(Beginning of PROVIDED PASSAGE)
The configuration is important because it determines how we build the channel allocator allocator that we eventually provide to each worker: allocator will be responsible for building communication channels to other workers, and it will need to know where these other workers are.

Channel Allocators

The allocator reference bound by the worker closure is the only handle a worker has to the outside world (other than any values you move into the closure). It wraps up all the information we have about this workers place in the world, and provides the ability to assemble channels to the other workers.

There are a few implementations of the Allocate trait, which is defined as

pub trait Allocate {
    fn index(&self) -> usize;
    fn peers(&self) -> usize;
    fn allocate<T: Data>(&mut self) -> (Vec<Box<Push<T>>>, Box<Pull<T>>);
}

These methods are the only functionality provided by allocator. A worker can ask for its own index, which is a number from zero up to the number of total peer workers (including itself), which it can also ask for. Perhaps most importantly, the worker can also request the allocation of a typed channel, which is returned as a pair of (i) a list of Push endpoints into which it can send data, and (ii) a single Pull endpoint from which it can extract data. The list has length equal to the number of peers, and data sent into push endpoint i will eventually be received by the worker with index i, if it keeps pulling on its pull endpoint.
(End of PROVIDED PASSAGE)
(Beginning of DATA EXTRACT)
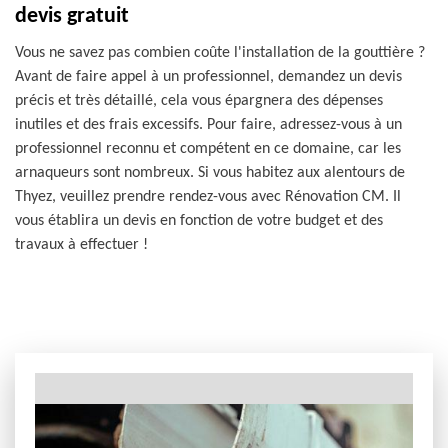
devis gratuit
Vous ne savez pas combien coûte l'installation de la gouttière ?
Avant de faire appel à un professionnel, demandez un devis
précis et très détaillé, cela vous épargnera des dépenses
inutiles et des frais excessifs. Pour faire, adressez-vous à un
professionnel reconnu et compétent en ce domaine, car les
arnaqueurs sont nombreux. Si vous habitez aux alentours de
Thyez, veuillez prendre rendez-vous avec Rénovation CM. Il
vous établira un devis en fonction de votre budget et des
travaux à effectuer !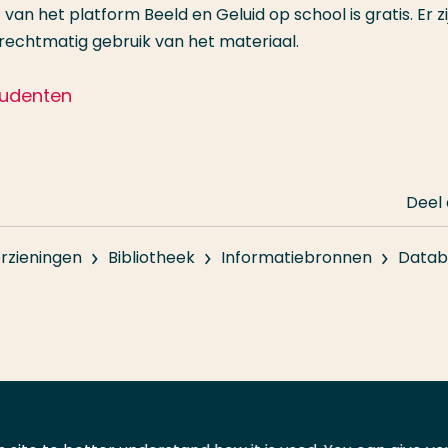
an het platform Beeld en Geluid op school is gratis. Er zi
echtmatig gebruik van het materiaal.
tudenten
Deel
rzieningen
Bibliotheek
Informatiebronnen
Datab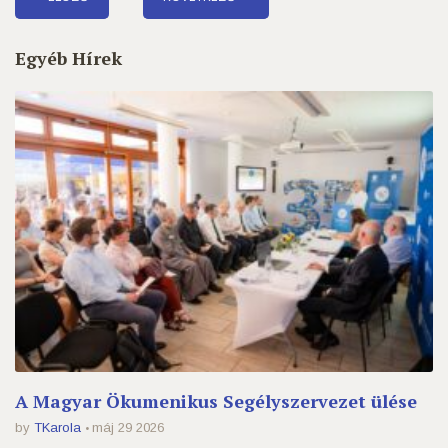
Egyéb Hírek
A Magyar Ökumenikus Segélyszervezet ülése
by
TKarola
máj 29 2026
(End of DATA EXTRACT)
(Beginning of DATA EXTRACT)
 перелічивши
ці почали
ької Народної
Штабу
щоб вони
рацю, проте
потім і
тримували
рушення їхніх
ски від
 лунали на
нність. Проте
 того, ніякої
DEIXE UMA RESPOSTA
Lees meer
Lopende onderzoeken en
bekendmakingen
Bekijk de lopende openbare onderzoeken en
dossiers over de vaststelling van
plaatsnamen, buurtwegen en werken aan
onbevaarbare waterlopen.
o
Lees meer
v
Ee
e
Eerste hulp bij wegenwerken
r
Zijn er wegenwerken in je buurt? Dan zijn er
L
(End of DATA EXTRACT)
__PROBLEM TO SOLVE__.
Please reproduce the channel allocator passage, everything from "These methods are" down to "its pull endpoint.", swapping "extract" for "retrieve".

__RESPONSE__.
These methods are the only functionality provided by allocator. A worker can ask for its own index, which is a number from zero up to the number of total peer workers (including itself), which it can also ask for. Perhaps most importantly, the worker can also request the allocation of a typed channel, which is returned as a pair of (i) a list of Push endpoints into which it can send data, and (ii) a single Pull endpoint from which it can retrieve data. The list has length equal to the number of peers, and data sent into push endpoint i will eventually be received by the worker with index i, if it keeps pulling on its pull endpoint.